Mármol, José Pedro Crisólogo (1817–1871)
Mármol, José Pedro Crisólogo (1817–1871)
José Pedro Crisólogo Mármol (b. 2 December 1817; d. 9 August 1871), Argentine poet, novelist, and journalist. Born in Buenos Aires, Mármol became one of the main literary figures of his time in the fight against the tyranny of General Juan Manuel de Rosas. His works include El poeta: Drama en cinco actos en verso (1842), A Rosas el 25 de mayo (1843), Amalia (in two parts, 1844, 1850), and Cantos del peregrino (1846–1847). Most of his works were published in Uruguay. His complete works, including Armonías and El cruzado, drama en cinco actos, were published posthumously. His novel Amalia is considered one of the classics of Spanish American literature. It portrays life in Buenos Aires during the dictatorial regime of Juan Manuel de Rosas from the viewpoint of the opposition (the Unitarios).
Mármol suffered financial hardship during his childhood (the years he lived in Montevideo, his mother's city of origin) and after his mother's death in Brazil. His father distanced himself from his son, who returned to Buenos Aires and began his studies at the University of Buenos Aires.

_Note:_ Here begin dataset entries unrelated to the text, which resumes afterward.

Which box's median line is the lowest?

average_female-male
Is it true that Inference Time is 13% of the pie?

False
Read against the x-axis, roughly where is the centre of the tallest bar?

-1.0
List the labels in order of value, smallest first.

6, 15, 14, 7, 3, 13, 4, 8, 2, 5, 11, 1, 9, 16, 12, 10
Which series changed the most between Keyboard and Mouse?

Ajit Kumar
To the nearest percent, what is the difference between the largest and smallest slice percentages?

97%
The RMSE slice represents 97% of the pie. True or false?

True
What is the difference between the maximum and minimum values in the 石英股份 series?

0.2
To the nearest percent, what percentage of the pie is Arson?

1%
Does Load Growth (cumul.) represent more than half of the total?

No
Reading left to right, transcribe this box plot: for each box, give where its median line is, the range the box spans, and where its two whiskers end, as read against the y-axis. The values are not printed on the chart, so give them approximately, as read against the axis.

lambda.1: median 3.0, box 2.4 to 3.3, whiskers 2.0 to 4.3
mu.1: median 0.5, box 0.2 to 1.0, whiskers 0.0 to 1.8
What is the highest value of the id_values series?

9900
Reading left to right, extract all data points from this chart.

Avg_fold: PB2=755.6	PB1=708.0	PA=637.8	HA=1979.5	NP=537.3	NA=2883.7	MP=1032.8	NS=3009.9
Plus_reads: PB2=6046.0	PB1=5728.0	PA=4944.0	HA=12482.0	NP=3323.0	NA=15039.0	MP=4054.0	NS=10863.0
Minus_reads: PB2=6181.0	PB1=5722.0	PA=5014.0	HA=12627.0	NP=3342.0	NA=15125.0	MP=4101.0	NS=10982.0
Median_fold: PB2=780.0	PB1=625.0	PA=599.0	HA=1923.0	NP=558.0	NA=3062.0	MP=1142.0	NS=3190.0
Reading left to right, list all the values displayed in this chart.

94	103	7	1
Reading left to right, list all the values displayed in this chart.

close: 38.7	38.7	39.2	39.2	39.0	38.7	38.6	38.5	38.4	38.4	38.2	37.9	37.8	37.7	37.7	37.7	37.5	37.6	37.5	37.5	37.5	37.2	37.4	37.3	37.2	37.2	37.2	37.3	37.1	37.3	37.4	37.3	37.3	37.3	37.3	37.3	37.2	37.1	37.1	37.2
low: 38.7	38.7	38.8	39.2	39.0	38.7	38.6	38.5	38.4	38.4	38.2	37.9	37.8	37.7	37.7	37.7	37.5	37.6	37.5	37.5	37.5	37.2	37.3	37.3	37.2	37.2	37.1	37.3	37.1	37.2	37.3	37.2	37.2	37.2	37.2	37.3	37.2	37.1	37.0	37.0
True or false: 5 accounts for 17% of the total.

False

In 1839, Mármol was jailed by the Rosas regime. In 1840 he was back in Montevideo, where he joined Esteban Echeverría's group of patriots in their fight against the Rosas government in Buenos Aires. His literary mentor was Juan Cruz Varela, who also became his friend and supporter. Works from this period deal with the political battles against the tyranny of Rosas as well as with disagreements among the three political groups fighting Rosas: the Unitarios, the older political theoreticians among the Federales, and Echeverría's group, the Young Argentine Generation. In Rio de Janeiro, Mármol met Juan Bautista Alberdi, who was returning from a trip to Europe. Alberdi convinced Mármol to go to Chile, where he could be more effective in the fight against Rosas, but Marmol's ship was not able to reach Chile. This experience is the source of his Cantos del peregrino (Songs of the Pilgrim).
After his abortive trip to Chile, Mármol returned to Brazil, where he remained until 1846. His exile, as well as that of his peers, ended in 1852, when Rosas was defeated by General Justo José de Urquiza's army in the battle of Caseros. During the years that followed, he wrote many articles on political issues, but he never completed the unfinished cantos of the Cantos del peregrino. Appointed director of the Public Library of Buenos Aires in 1858 (a post he held until his death), Mármol was much admired as the heir to the political ideas of Esteban Echeverría. He is an important writer of the generation of the Romantics, whose life and work centered on beliefs in liberty and democracy for Argentina and South America.
See alsoEcheverría, Esteban .
BIBLIOGRAPHY
Stuart Cuthbertson, The Poetry of José Mármol (1935).
Delfín Leocadio Garasa, "José Mármol," in Latin American Writers, edited by Carlos A. Solé and Maria Isabel Abreu, vol. 1 (1989).
Additional Bibliography
Civantos, Christina. "Exile Inside (and) Out: Woman, Nation, and the Exiled Intellectual in José Mármols's 'Amalia'." Latin American Literary Review 30:59 (January-June 2002): 55-78.
Furlan, Luis Ricardo. José Mármol: Un destino militante. Buenos Aires: Círculo de Legisladores de la Nación Argentina, 1999.